A colleague of mine suggested that I should replace the relays in my circuit with optocouplers as they are much cheaper and also smaller in size. I agree with him once I looked into it, but unlike relays, I'm very unfamiliar with optocouplers.
I have this schematics in which I use relays to enable/disable a parallel resistor.
simulate this circuit – Schematic created using CircuitLab
From my understanding, if I were to use optocouplers I could get rid of the TPIC6C596, which I only need due to the high current draw of the relay.
So for this output-schematic I figured I could use this LTV-847 which would replace 4 relays at once.
But there were many other options to choose from and I just feel like I'm making a wrong choice because the above was simply the cheapest 4 channel chip that I found.
It's a simple circuit without much timing constraints, so any optocoupler that uses less mA than a relay and handles 24V could work.
For relays it was a bit easier, because I needed the smallest, cheapest 5V relay that I can get, which narrowed down the search quickly.
But with optocouplers pretty much all of the options are cheaper than the relays, are smaller and also use less current…
Edit:
Would this circuit produce the same result as the relays?
Is my optocoupler choice fitting for the scenario, given that I have 24V on the input module and 5V on the control side. Basically just requiring a "switch" solution but in a smaller form factor.
Regarding my schematic:
Originally I used relays because I knew they don't produce a voltage drop on the output.
However, from what I've read, optocouplers do produce voltage drops because of the phototransistor used.
But since I'm unfamiliar with the component itself I didn't know how I could best reproduce the result of a relay with an optocoupler, meaning I can get the ~24mA needed on the output side.
The relay simply creates a parallel resistor, so the total resistance is around 1K ohm.
Would I need to lower the resistance of the output resistor R3 or are there optocouplers with identical results as relays?
Best Answer
Optocouplers like the LTV-846 consist of an infrared LED and an NPN transistor. Output characteristics are similar to a normal bipolar transistor, except that Base current is created from light generated by the LED. This is not very efficient so despite the transistor's current gain the CTR (Current Transfer Ratio) is often less than 1.

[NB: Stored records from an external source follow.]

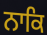
ਨਾਕਿ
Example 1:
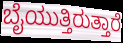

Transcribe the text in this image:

ಬೈಯುತ್ತಿರುತ್ತಾರೆ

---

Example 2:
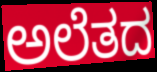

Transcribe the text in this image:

ಅಲೆತದ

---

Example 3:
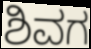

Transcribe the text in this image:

ಶಿವಗ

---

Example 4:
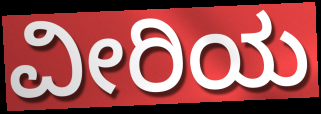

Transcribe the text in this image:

ವೀರಿಯ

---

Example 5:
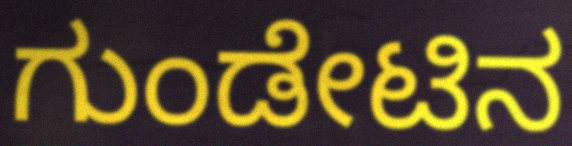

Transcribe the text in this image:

ಗುಂಡೇಟಿನ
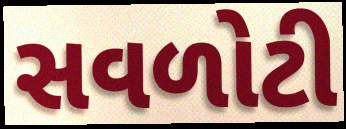
સવળોટી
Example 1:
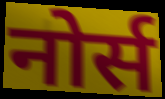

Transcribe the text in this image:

नोर्स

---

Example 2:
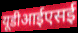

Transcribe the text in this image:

यूडीआईएसई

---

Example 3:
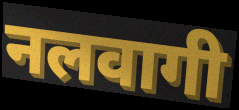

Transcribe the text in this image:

नलवागी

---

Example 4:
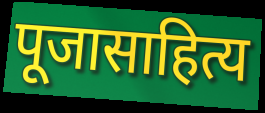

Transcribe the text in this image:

पूजासाहित्य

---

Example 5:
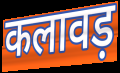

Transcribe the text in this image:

कलावड़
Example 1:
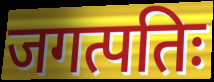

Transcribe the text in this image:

जगत्पतिः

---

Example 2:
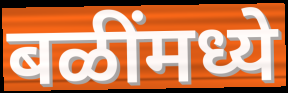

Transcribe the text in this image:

बळींमध्ये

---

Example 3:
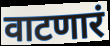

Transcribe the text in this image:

वाटणारं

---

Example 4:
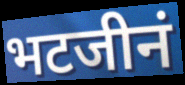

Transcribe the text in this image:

भटजीनं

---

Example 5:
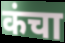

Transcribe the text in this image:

कंचा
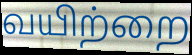
வயிற்றை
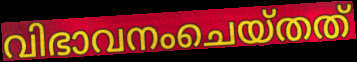
വിഭാവനംചെയ്തത്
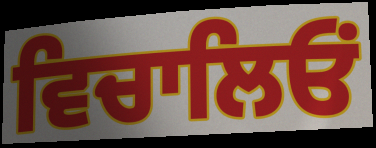
ਵਿਚਾਲਿਓਂ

In your circuit the LED current is about (5V-1.2V)/220Ω = 17mA, and the transistor has to switch 24V/1.5kΩ = 16mA. Therefore the CTR needs to be at least 1, preferably higher to ensure that the transistor is fully saturated for low voltage drop.

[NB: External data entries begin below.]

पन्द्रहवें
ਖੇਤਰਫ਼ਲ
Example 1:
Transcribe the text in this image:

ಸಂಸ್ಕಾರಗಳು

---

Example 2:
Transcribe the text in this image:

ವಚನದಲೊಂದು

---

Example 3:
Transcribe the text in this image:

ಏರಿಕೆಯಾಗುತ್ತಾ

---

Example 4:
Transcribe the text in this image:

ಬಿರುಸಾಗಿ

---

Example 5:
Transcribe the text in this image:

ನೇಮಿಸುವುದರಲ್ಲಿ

The LTV-846 is available in several 'ranks' depending on CTR. You should choose the B, C, or CD version, which have a minimum CTR of 2 or higher.

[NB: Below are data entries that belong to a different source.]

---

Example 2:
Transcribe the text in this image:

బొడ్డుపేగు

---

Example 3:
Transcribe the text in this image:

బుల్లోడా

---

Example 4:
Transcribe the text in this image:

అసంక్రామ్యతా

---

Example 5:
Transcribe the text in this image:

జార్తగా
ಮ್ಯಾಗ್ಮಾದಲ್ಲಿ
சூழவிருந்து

If your supplier doesn't have the high CTR version or the price is too high then you have a few other options. One is to use the optocoupler to turn on another transistor in Darlington configuration. This has a minimum voltage drop of ~0.8V, which will reduce the resistor current by about 0.7mA at 24V. If this is a concern then you could reduce the resistance from 1.5kΩ to 1.4kΩ.
simulate this circuit – Schematic created using CircuitLab
R4 ensures that the external transistor won't turn on due to leakage current from the optocoupler transistor.
Since Q2's current gain is >40 you could reduce LED current, perhaps enough to eliminate the TPIC6C596. Raspberry Pi GPIO outputs have a recommended maximum output current of 3mA, which should be enough to reliably operate the circuit even with a CTR of only 0.5. R1 would then be ~(3.3V-1.2V)/3mA = 680Ω (nearest 5% value).